DATA IN THIS EXERCISE:
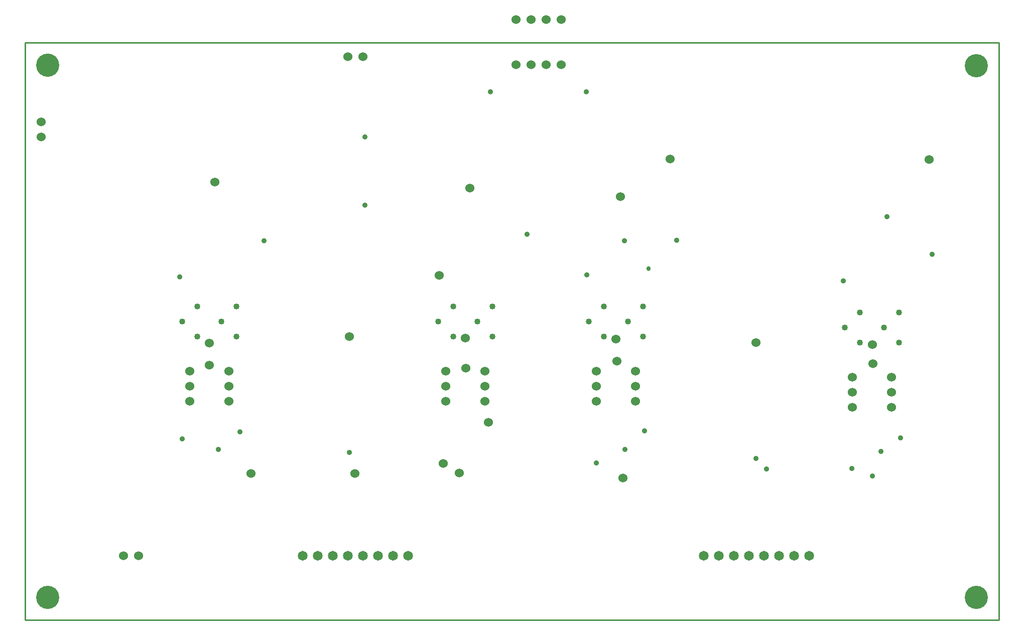
<source format=gbr>
G04 start of page 6 for group 4 idx 6 *
G04 Title: (unknown), signal3 *
G04 Creator: pcb 20110918 *
G04 CreationDate: Mon May 14 21:02:36 2012 UTC *
G04 For: mldelibero *
G04 Format: Gerber/RS-274X *
G04 PCB-Dimensions: 2000000 2000000 *
G04 PCB-Coordinate-Origin: lower left *
%MOIN*%
%FSLAX25Y25*%
%LNGROUP4*%
%ADD70C,0.0450*%
%ADD69C,0.0230*%
%ADD68C,0.1500*%
%ADD67C,0.0350*%
%ADD66C,0.0200*%
%ADD65C,0.1540*%
%ADD64C,0.0360*%
%ADD63C,0.0650*%
%ADD62C,0.0400*%
%ADD61C,0.0600*%
%ADD60C,0.0250*%
%ADD59C,0.0100*%
G54D59*X74100Y1553000D02*X720700D01*
Y1936800D01*
X74100D02*X720700D01*
X74100D02*Y1553000D01*
G54D60*X488159Y1786592D02*X488100Y1786651D01*
G54D61*X209500Y1698300D03*
X183500D03*
Y1708300D03*
X209500D03*
Y1718300D03*
X183500D03*
G54D62*X188500Y1741300D03*
Y1761300D03*
X178500Y1751300D03*
X214500Y1741300D03*
X204500Y1751300D03*
X214500Y1761300D03*
G54D61*X400000Y1922000D03*
X410000D03*
X420000D03*
X430000D03*
Y1952000D03*
X420000D03*
X410000D03*
X400000D03*
X288300Y1927500D03*
X298300D03*
X84700Y1884200D03*
Y1874200D03*
X379500Y1698300D03*
X353500D03*
X453500D03*
X379500Y1708300D03*
X353500D03*
X453500D03*
X379500Y1718300D03*
X353500D03*
X453500D03*
G54D62*X384500Y1741300D03*
Y1761300D03*
X374500Y1751300D03*
X358500Y1741300D03*
Y1761300D03*
X348500Y1751300D03*
X448500D03*
G54D61*X479500Y1698300D03*
Y1708300D03*
Y1718300D03*
G54D62*X484500Y1741300D03*
Y1761300D03*
X474500Y1751300D03*
X458500Y1741300D03*
Y1761300D03*
X628400Y1737500D03*
X654400D03*
X628400Y1757500D03*
X654400D03*
X618400Y1747500D03*
X644400D03*
G54D61*X623400Y1694500D03*
Y1704500D03*
Y1714500D03*
X649400Y1694500D03*
Y1704500D03*
Y1714500D03*
X149500Y1595700D03*
X139500D03*
G54D63*X258500D03*
X268500D03*
X278500D03*
X288500D03*
X298500D03*
X308500D03*
X318500D03*
X328500D03*
X524800D03*
X534800D03*
X544800D03*
X554800D03*
X564800D03*
X574800D03*
X584800D03*
X594800D03*
G54D64*X216700Y1678000D03*
G54D61*X381600Y1684400D03*
G54D64*X289500Y1664300D03*
X485300Y1678700D03*
X472300Y1666400D03*
X559400Y1660500D03*
G54D61*X369400Y1840000D03*
X366500Y1740500D03*
X366700Y1720300D03*
X349100Y1782200D03*
X351900Y1657100D03*
X362300Y1650700D03*
X289500Y1741300D03*
X293100Y1650600D03*
G54D64*X299600Y1828800D03*
Y1874000D03*
X383200Y1904200D03*
X178300Y1673300D03*
G54D61*X196500Y1722600D03*
Y1737100D03*
G54D64*X202500Y1666500D03*
G54D61*X224000Y1650600D03*
G54D64*X176700Y1781200D03*
X232700Y1805200D03*
G54D61*X200200Y1844200D03*
G54D65*X89100Y1921800D03*
Y1568100D03*
G54D64*X407400Y1809500D03*
X472200Y1805200D03*
X506900Y1805400D03*
G54D61*X559400Y1737500D03*
G54D64*X676500Y1796000D03*
X617300Y1778400D03*
G54D61*X636900Y1736000D03*
X637000Y1723600D03*
X467000Y1725100D03*
X466400Y1739800D03*
G54D64*X453500Y1657500D03*
G54D61*X471100Y1647300D03*
G54D64*X623200Y1653900D03*
X642400Y1665100D03*
X655500Y1674200D03*
X636800Y1648800D03*
X566300Y1653400D03*
X447200Y1782300D03*
G54D61*X502500Y1859400D03*
X469300Y1834500D03*
G54D64*X446600Y1904000D03*
G54D61*X674300Y1859000D03*
G54D65*X705600Y1921400D03*
G54D64*X646300Y1821000D03*
G54D65*X705600Y1568100D03*
G54D66*G54D67*G54D66*G54D67*G54D66*G54D67*G54D66*G54D67*G54D66*G54D67*G54D68*G54D66*G54D67*G54D66*G54D67*G54D66*G54D67*G54D66*G54D67*G54D66*G54D67*G54D68*G54D66*G54D68*G54D62*G54D69*G54D62*G54D69*G54D62*G54D69*G54D62*G54D70*M02*

</source>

ABOUT THIS EXERCISE: The answer should be an exact copy of the lines from the one containing "G54D64*X446600Y1904000D03*" through the last line of the entries, both included.

ANSWER TO THE PROBLEM:
G54D64*X446600Y1904000D03*
G54D61*X674300Y1859000D03*
G54D65*X705600Y1921400D03*
G54D64*X646300Y1821000D03*
G54D65*X705600Y1568100D03*
G54D66*G54D67*G54D66*G54D67*G54D66*G54D67*G54D66*G54D67*G54D66*G54D67*G54D68*G54D66*G54D67*G54D66*G54D67*G54D66*G54D67*G54D66*G54D67*G54D66*G54D67*G54D68*G54D66*G54D68*G54D62*G54D69*G54D62*G54D69*G54D62*G54D69*G54D62*G54D70*M02*

</source>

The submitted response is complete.